7 de out. de 2011

POR DE TRÁS DAQUELES OLHOS

NINO BELLIENY

Quando adolescente, ninguém lhe roubou mais atenções e toda a paz. Bastava um gesto e lá estava, solícito cavaleiro da távola, disposto garoto apaixonado da cabeça aos dedos das mãos, trabalhadores incansáveis na substituição do que só ela poderia dar. E não dava, só recebia o vosso fruto e toma exploração, favores, recados para outros, elogios a outros, uma infinidade de negações. 

Em troca, só recebia aquele olhar. Ah, aquele olhar! Se você que está lendo agora o visse, ou pior ainda, fosse visto, jamais se esqueceria... pareciam chispas de solda, aquelas chamas azuladas, ora esverdeadas, queimando órbitas e o pensamentos. No entanto, o guri sobreviveu. O tempo lambeu os calendários das paredes, trocou caminhos, traçou músculos fortes no corpo e afiou a mente.

Carregou-o pelo mundo como folhas de paineira em dias de ventania. Se reencontraram, numa tarde em Lisboa, ela lendo Pessoa num café cheio de outros turistas também lendo Pessoa ou fingindo. Quando a viu, ficou parado, as lembranças fluindo lentas como o Tejo, e pensou que era Cabral fazendo o caminho inverso, redescobrindo uma rota antiga e silenciosa. 

Ficou assim, até ser notado por ela, figura graciosa, de pronto em pé, braços e sorrisos abertos, e logo já estavam abraçados em minutos que foram horas. Quis sentir-se soberano, senhor da situação, dissimular não estar nem um pouco emocionado. As palavras porém, foram em rumo de Trás-os-Montes, buscaram África, voltaram para Campos dos Goytacazes, deixando-o ali, presa inerte daquele olhar. 

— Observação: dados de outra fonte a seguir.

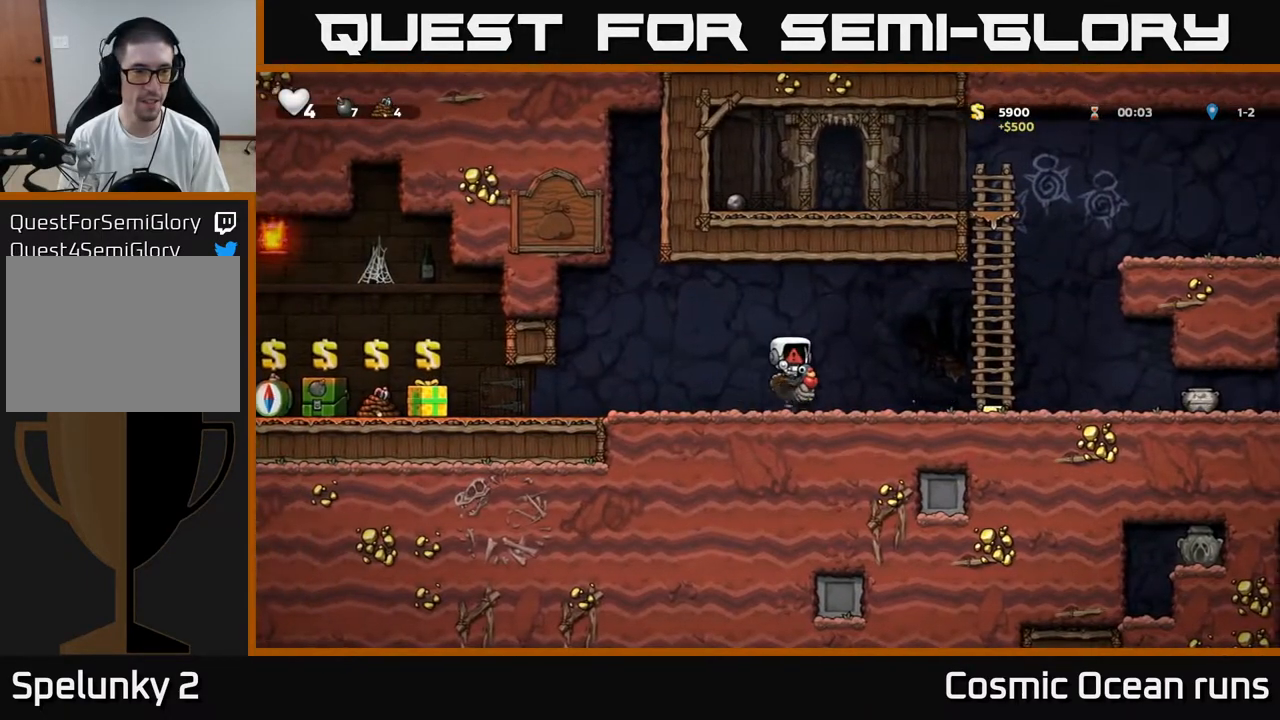
{"buttons": [], "left_stick": "center", "right_stick": "center", "events": []}
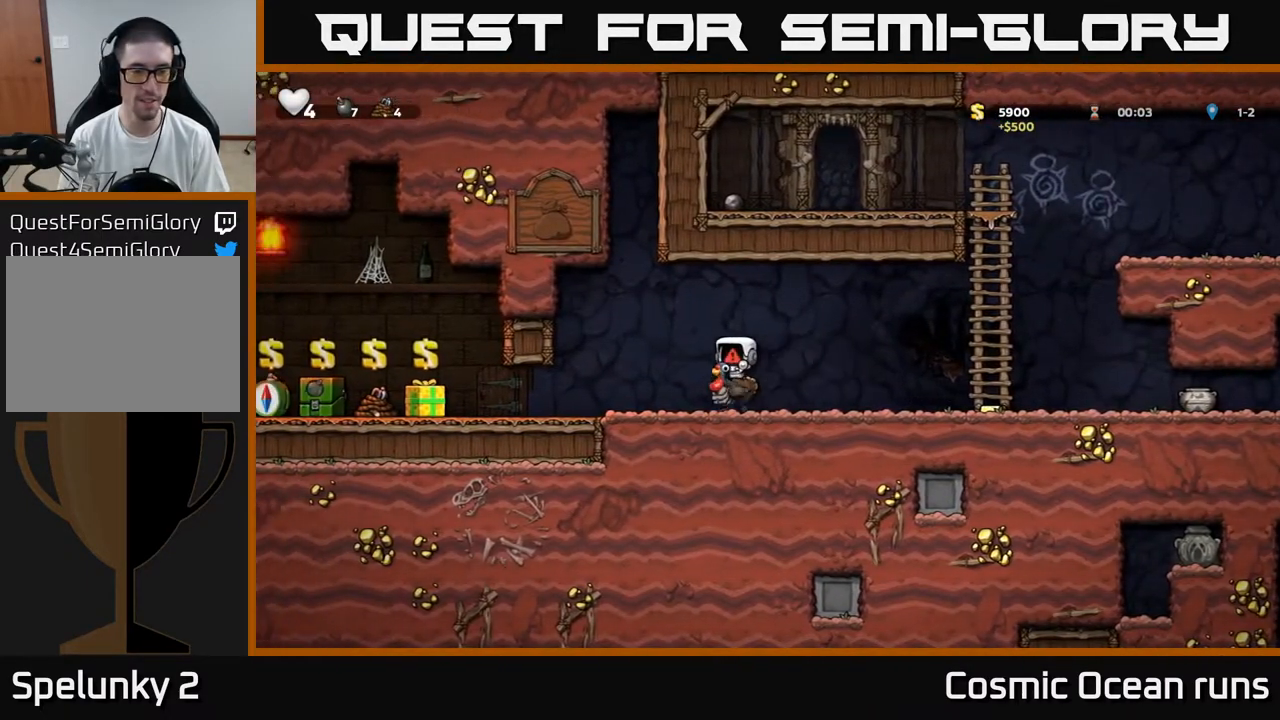
{"buttons": [], "left_stick": "center", "right_stick": "center", "events": []}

De novo-o-mesmo-de-antigamente. Ela, mil vezes mais sagaz, mil vezes mais bonita e dona dos mesmos velhos artifícios, fingiu que não percebeu. Apenas tomou-o pelo braço e à moda lusitana, levou-o à Praça. Entraram no Hotel, bastaram-se de silêncios e fogo molhando os corpos. Uma noite sem pausas, com final marcado. 

Hoje, quando olha além da janela e não vê a Torre de Belém, tantos anos depois, ainda se pergunta se foi sonho ou imaginação, miragem emocional de quem está numa terra distante e acaba vendo, sem ver, pai, mãe amigos e até, principalmente, a única mulher que ele amou na vida.